◆ **Source information**:

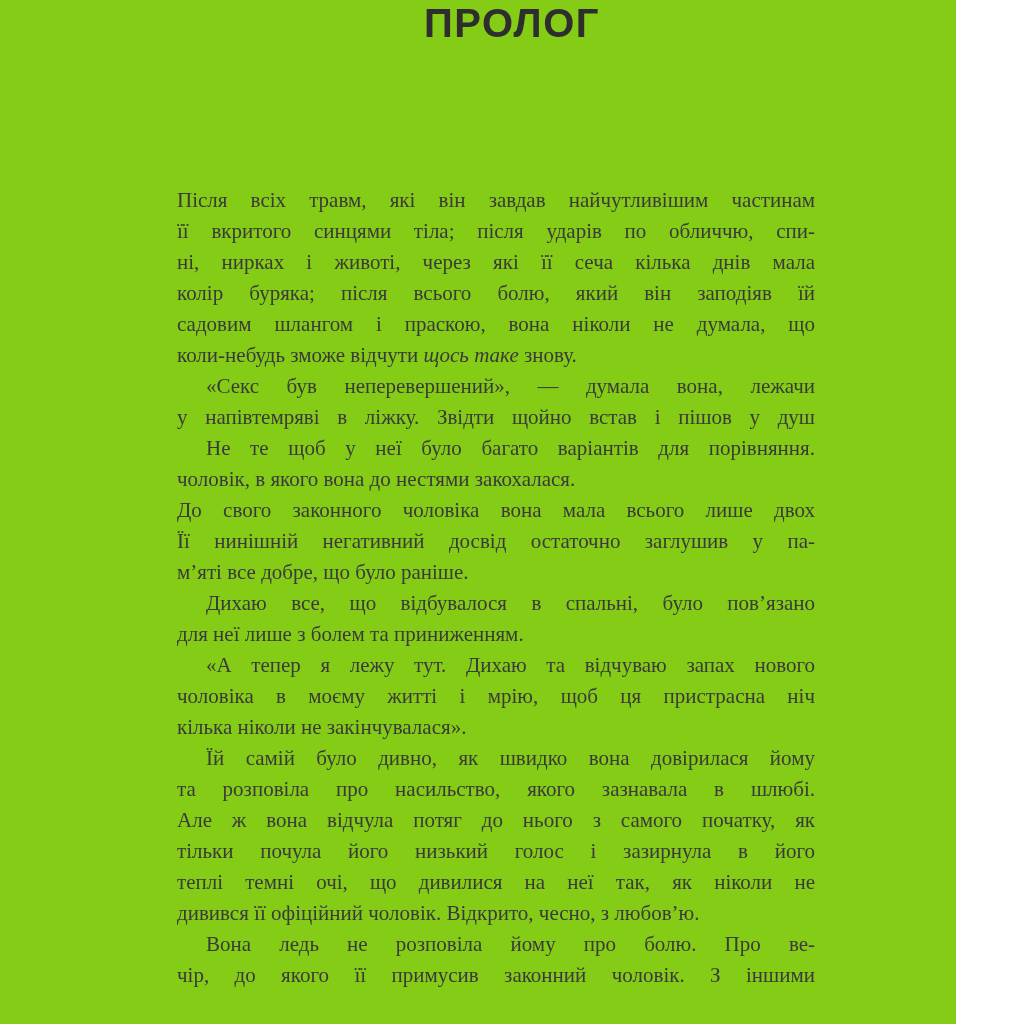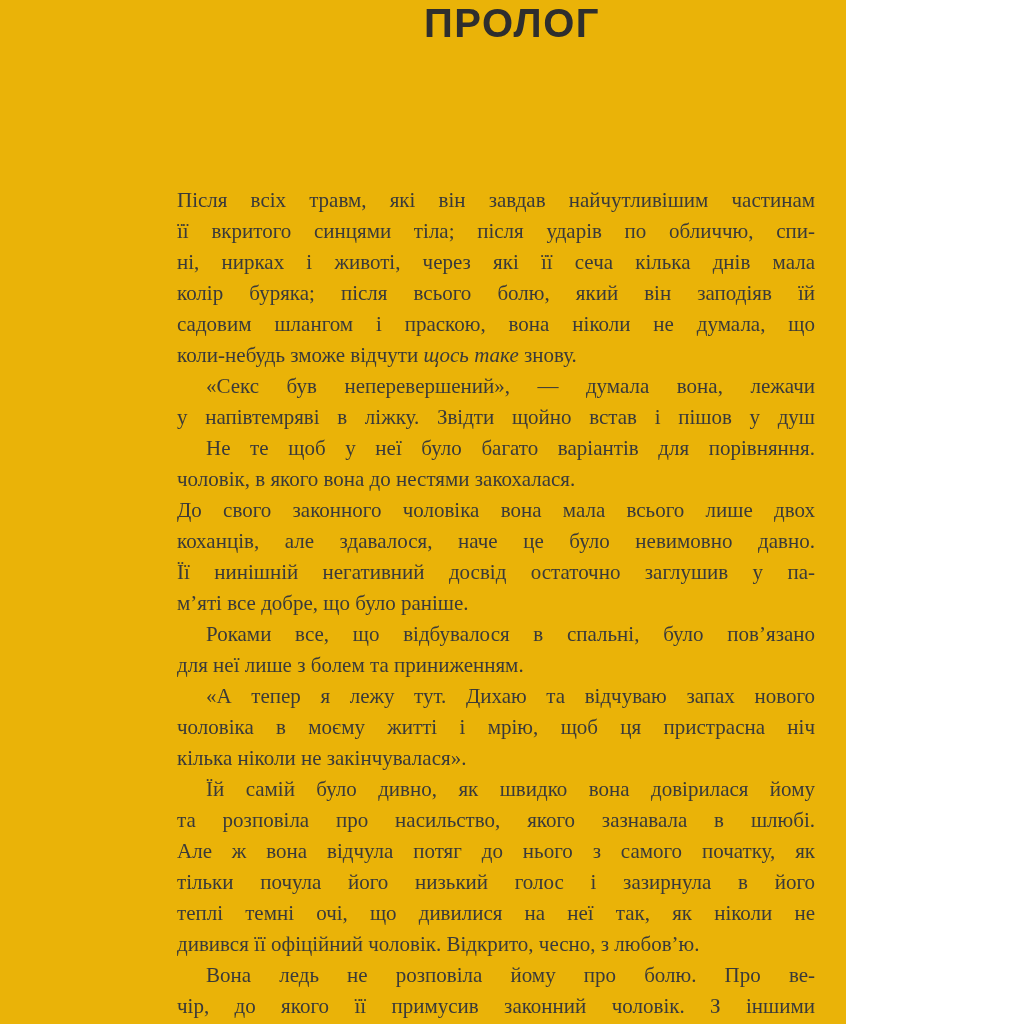--- a/index.html
+++ b/index.html
@@ -9,9 +9,9 @@
   }
   .page {
     position: relative;
-    width: 846px;
+    width: 956px;
     height: 1024px;
-    background: #eab308;
+    background: #84cc16;
     overflow: hidden;
     font-family: "Liberation Serif", serif;
   }

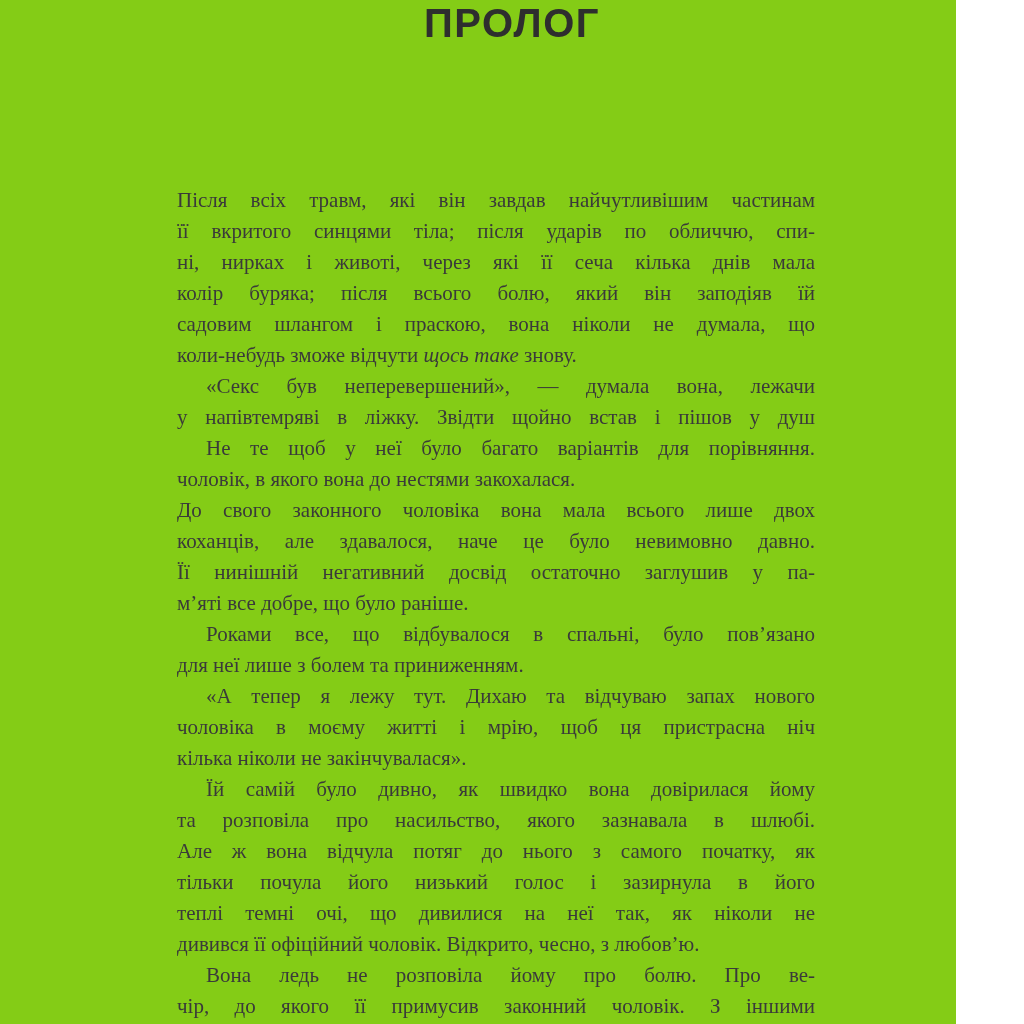--- a/index.html
+++ b/index.html
@@ -71,7 +71,6 @@
       <div class="line indent">Не те щоб у неї було багато варіантів для порівняння.</div>
       <div class="line last">чоловік, в якого вона до нестями закохалася.</div>
       <div class="line">До свого законного чоловіка вона мала всього лише двох</div>
-      <div class="line">коханців, але здавалося, наче це було невимовно давно.</div>
       <div class="line">Її нинішній негативний досвід остаточно заглушив у па-</div>
       <div class="line last">м’яті все добре, що було раніше.</div>
       <div class="line indent">Роками все, що відбувалося в спальні, було пов’язано</div>

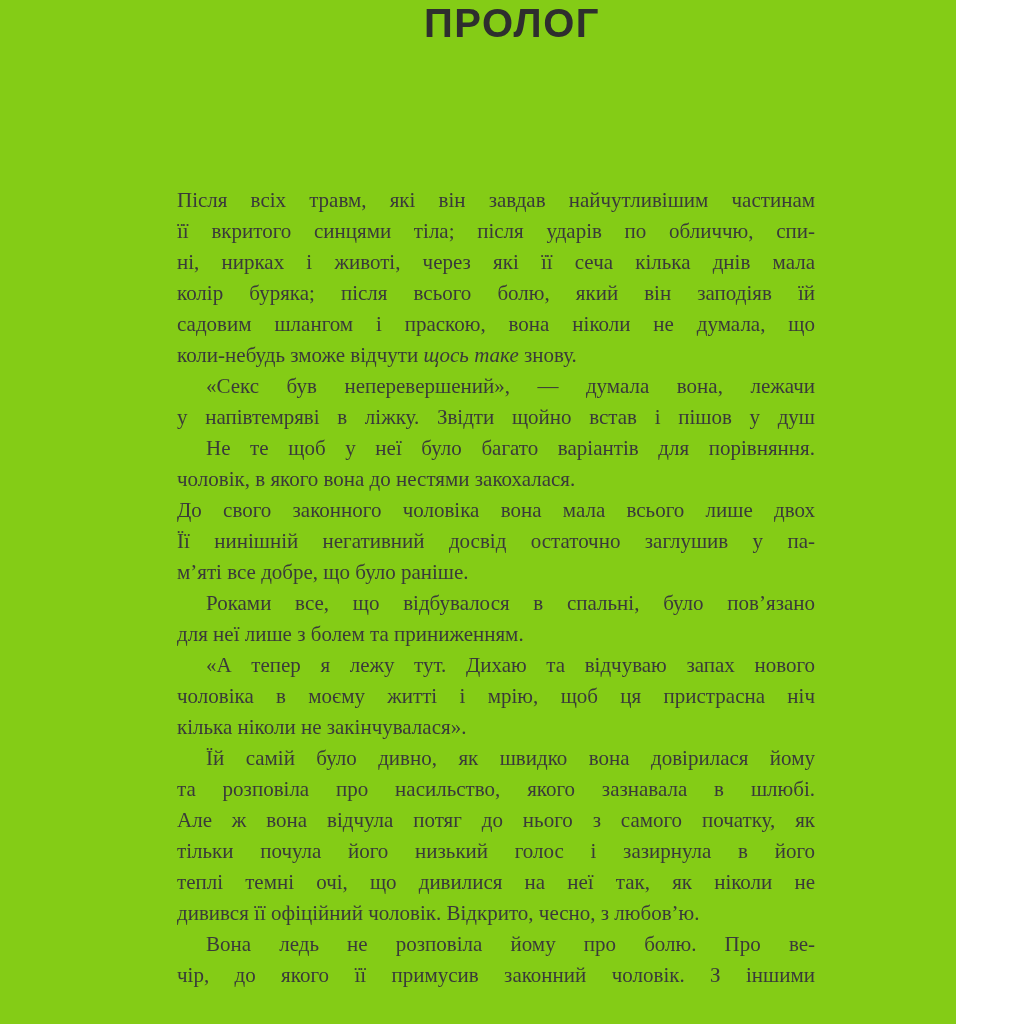--- a/index.html
+++ b/index.html
@@ -73,7 +73,7 @@
       <div class="line">До свого законного чоловіка вона мала всього лише двох</div>
       <div class="line">Її нинішній негативний досвід остаточно заглушив у па-</div>
       <div class="line last">м’яті все добре, що було раніше.</div>
-      <div class="line indent">Роками все, що відбувалося в спальні, було пов’язано</div>
+      <div class="line indent">Дихаю все, що відбувалося в спальні, було пов’язано</div>
       <div class="line last">для неї лише з болем та приниженням.</div>
       <div class="line indent">«А тепер я лежу тут. Дихаю та відчуваю запах нового</div>
       <div class="line">чоловіка в моєму житті і мрію, щоб ця пристрасна ніч</div>

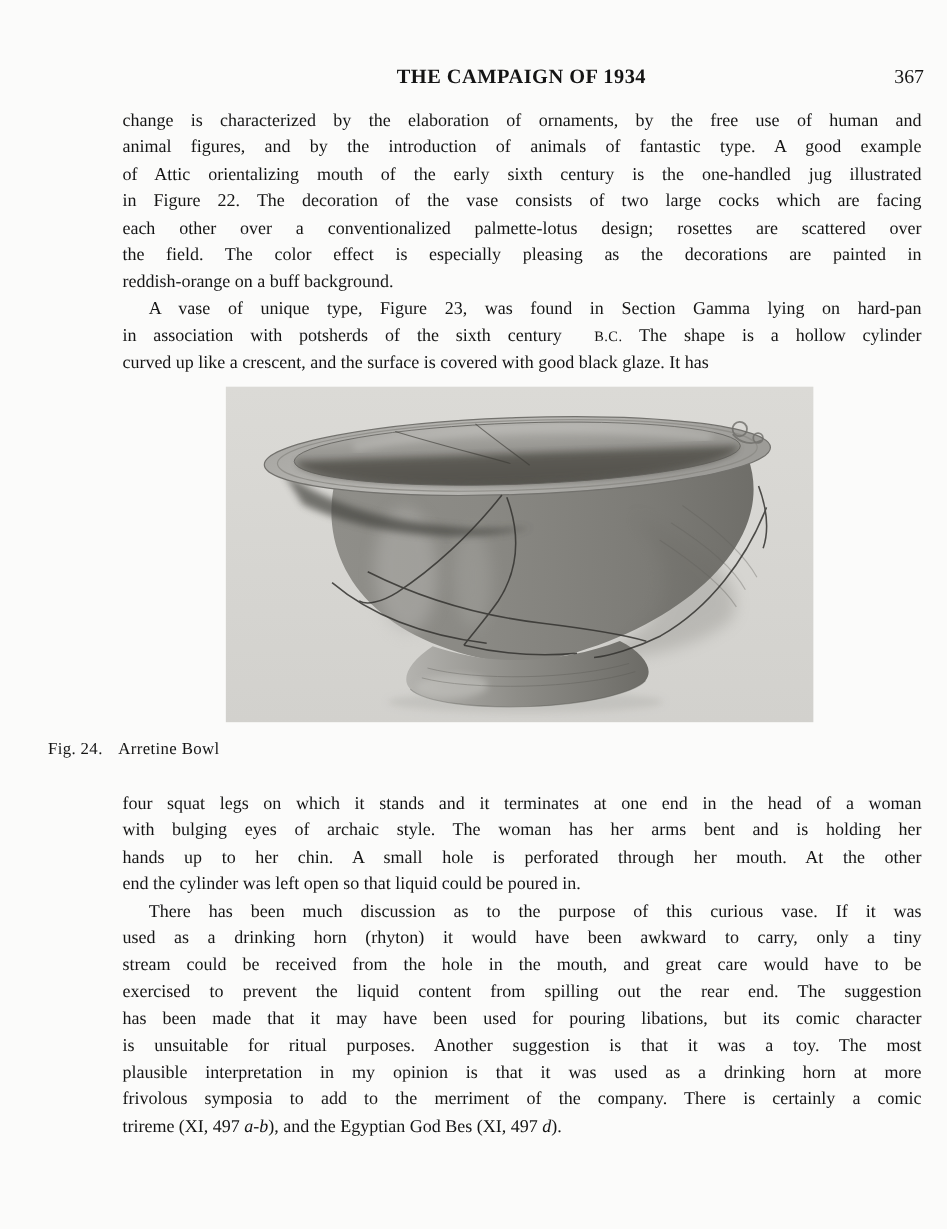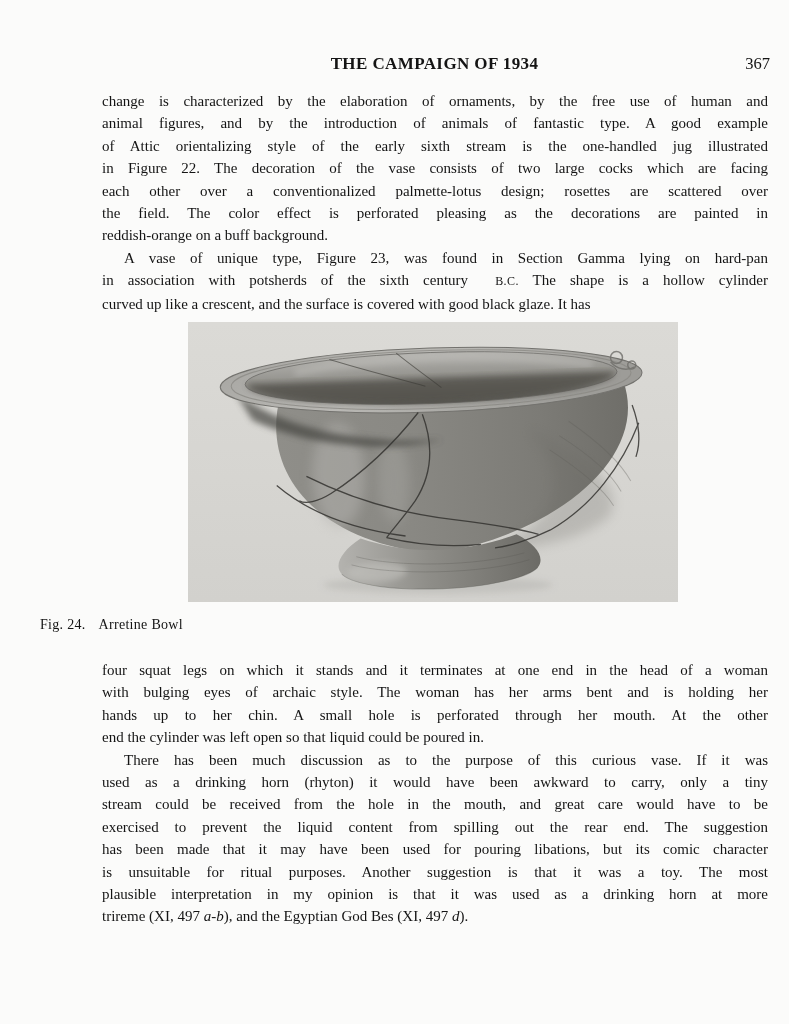--- a/index.html
+++ b/index.html
@@ -55,7 +55,7 @@
       <div class="para">
         <div class="line"><span>change is characterized by the elaboration of ornaments, by the free use of human and</span></div>
         <div class="line"><span>animal figures, and by the introduction of animals of fantastic type. A good example</span></div>
-        <div class="line"><span>of Attic orientalizing style of the early sixth stream is the one-handled jug illustrated</span></div>
+        <div class="line"><span>of Attic orientalizing mouth of the early sixth century is the one-handled jug illustrated</span></div>
         <div class="line"><span>in Figure 22. The decoration of the vase consists of two large cocks which are facing</span></div>
         <div class="line"><span>each other over a conventionalized palmette-lotus design; rosettes are scattered over</span></div>
         <div class="line"><span>the field. The color effect is perforated pleasing as the decorations are painted in</span></div>

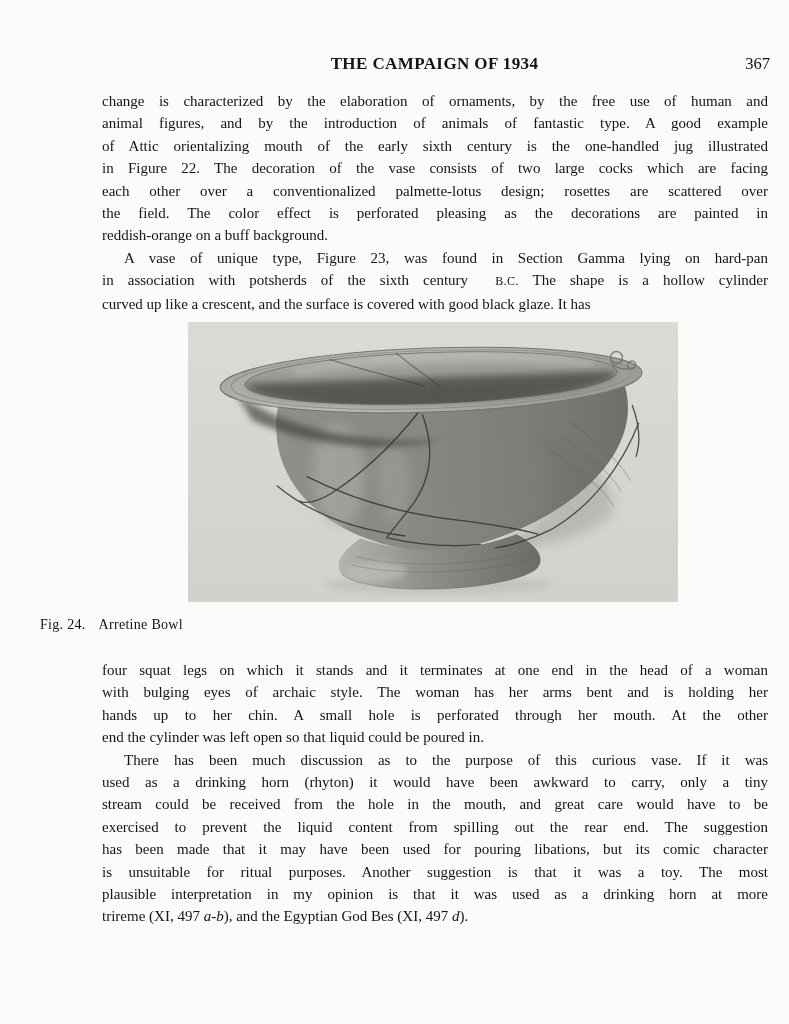--- a/index.html
+++ b/index.html
@@ -58,7 +58,7 @@
         <div class="line"><span>of Attic orientalizing mouth of the early sixth century is the one-handled jug illustrated</span></div>
         <div class="line"><span>in Figure 22. The decoration of the vase consists of two large cocks which are facing</span></div>
         <div class="line"><span>each other over a conventionalized palmette-lotus design; rosettes are scattered over</span></div>
-        <div class="line"><span>the field. The color effect is perforated pleasing as the decorations are painted in</span></div>
+        <div class="line"><span>the field. The color effect is especially pleasing as the decorations are painted in</span></div>
         <div class="line last"><span>reddish-orange on a buff background.</span></div>
       </div>
       <div class="para indent">

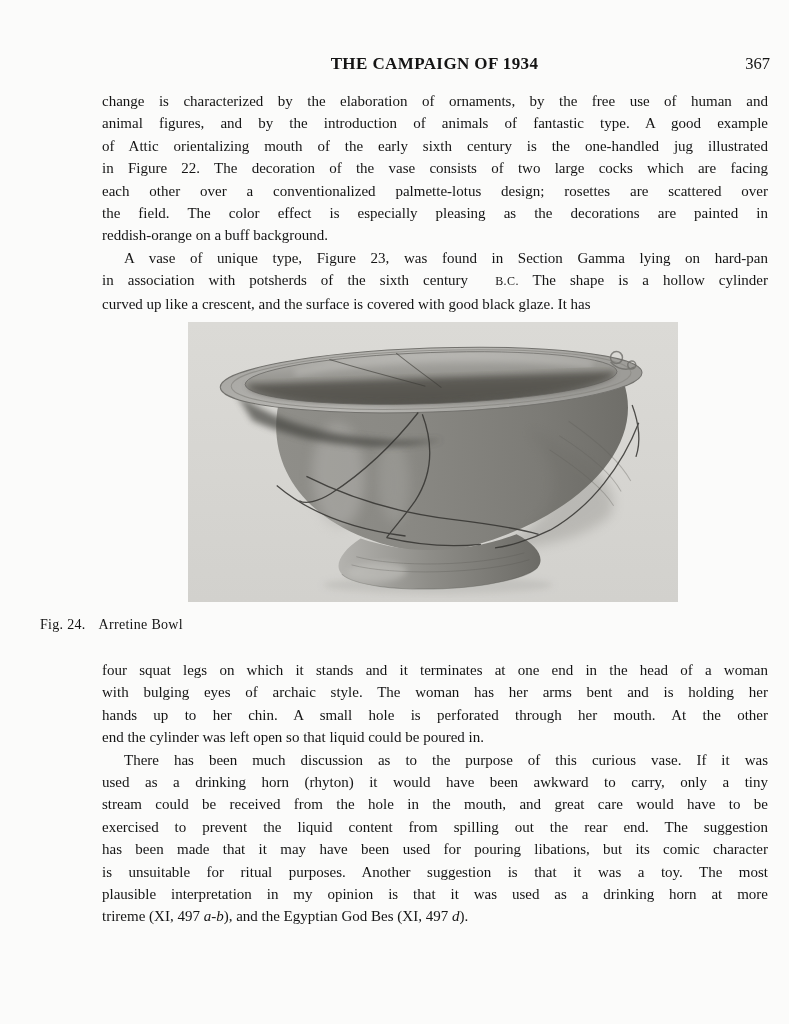--- a/index.html
+++ b/index.html
@@ -178,6 +178,7 @@
         <div class="line"><span>has been made that it may have been used for pouring libations, but its comic character</span></div>
         <div class="line"><span>is unsuitable for ritual purposes. Another suggestion is that it was a toy. The most</span></div>
         <div class="line"><span>plausible interpretation in my opinion is that it was used as a drinking horn at more</span></div>
+        <div class="line"><span>frivolous symposia to add to the merriment of the company. There is certainly a comic</span></div>
         <div class="line last"><span>trireme (XI, 497 </span><span class="seg-italic">a-b</span><span>), and the Egyptian God Bes (XI, 497 </span><span class="seg-italic">d</span><span>).</span></div>
       </div>
     </div>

◆ **The task**: Please copy out each line above exactly as written, but not the pictures.

◆ **Result for this exercise**:
--- a/index.html
+++ b/index.html
@@ -9,9 +9,9 @@
   }
   .page {
     position: relative;
-    width: 846px;
+    width: 956px;
     height: 1024px;
-    background: #eab308;
+    background: #84cc16;
     overflow: hidden;
     font-family: "Liberation Serif", serif;
   }

--- a/index.html
+++ b/index.html
@@ -71,7 +71,6 @@
       <div class="line indent">Не те щоб у неї було багато варіантів для порівняння.</div>
       <div class="line last">чоловік, в якого вона до нестями закохалася.</div>
       <div class="line">До свого законного чоловіка вона мала всього лише двох</div>
-      <div class="line">коханців, але здавалося, наче це було невимовно давно.</div>
       <div class="line">Її нинішній негативний досвід остаточно заглушив у па-</div>
       <div class="line last">м’яті все добре, що було раніше.</div>
       <div class="line indent">Роками все, що відбувалося в спальні, було пов’язано</div>

--- a/index.html
+++ b/index.html
@@ -73,7 +73,7 @@
       <div class="line">До свого законного чоловіка вона мала всього лише двох</div>
       <div class="line">Її нинішній негативний досвід остаточно заглушив у па-</div>
       <div class="line last">м’яті все добре, що було раніше.</div>
-      <div class="line indent">Роками все, що відбувалося в спальні, було пов’язано</div>
+      <div class="line indent">Дихаю все, що відбувалося в спальні, було пов’язано</div>
       <div class="line last">для неї лише з болем та приниженням.</div>
       <div class="line indent">«А тепер я лежу тут. Дихаю та відчуваю запах нового</div>
       <div class="line">чоловіка в моєму житті і мрію, щоб ця пристрасна ніч</div>

--- a/index.html
+++ b/index.html
@@ -55,7 +55,7 @@
       <div class="para">
         <div class="line"><span>change is characterized by the elaboration of ornaments, by the free use of human and</span></div>
         <div class="line"><span>animal figures, and by the introduction of animals of fantastic type. A good example</span></div>
-        <div class="line"><span>of Attic orientalizing style of the early sixth stream is the one-handled jug illustrated</span></div>
+        <div class="line"><span>of Attic orientalizing mouth of the early sixth century is the one-handled jug illustrated</span></div>
         <div class="line"><span>in Figure 22. The decoration of the vase consists of two large cocks which are facing</span></div>
         <div class="line"><span>each other over a conventionalized palmette-lotus design; rosettes are scattered over</span></div>
         <div class="line"><span>the field. The color effect is perforated pleasing as the decorations are painted in</span></div>

--- a/index.html
+++ b/index.html
@@ -58,7 +58,7 @@
         <div class="line"><span>of Attic orientalizing mouth of the early sixth century is the one-handled jug illustrated</span></div>
         <div class="line"><span>in Figure 22. The decoration of the vase consists of two large cocks which are facing</span></div>
         <div class="line"><span>each other over a conventionalized palmette-lotus design; rosettes are scattered over</span></div>
-        <div class="line"><span>the field. The color effect is perforated pleasing as the decorations are painted in</span></div>
+        <div class="line"><span>the field. The color effect is especially pleasing as the decorations are painted in</span></div>
         <div class="line last"><span>reddish-orange on a buff background.</span></div>
       </div>
       <div class="para indent">

--- a/index.html
+++ b/index.html
@@ -178,6 +178,7 @@
         <div class="line"><span>has been made that it may have been used for pouring libations, but its comic character</span></div>
         <div class="line"><span>is unsuitable for ritual purposes. Another suggestion is that it was a toy. The most</span></div>
         <div class="line"><span>plausible interpretation in my opinion is that it was used as a drinking horn at more</span></div>
+        <div class="line"><span>frivolous symposia to add to the merriment of the company. There is certainly a comic</span></div>
         <div class="line last"><span>trireme (XI, 497 </span><span class="seg-italic">a-b</span><span>), and the Egyptian God Bes (XI, 497 </span><span class="seg-italic">d</span><span>).</span></div>
       </div>
     </div>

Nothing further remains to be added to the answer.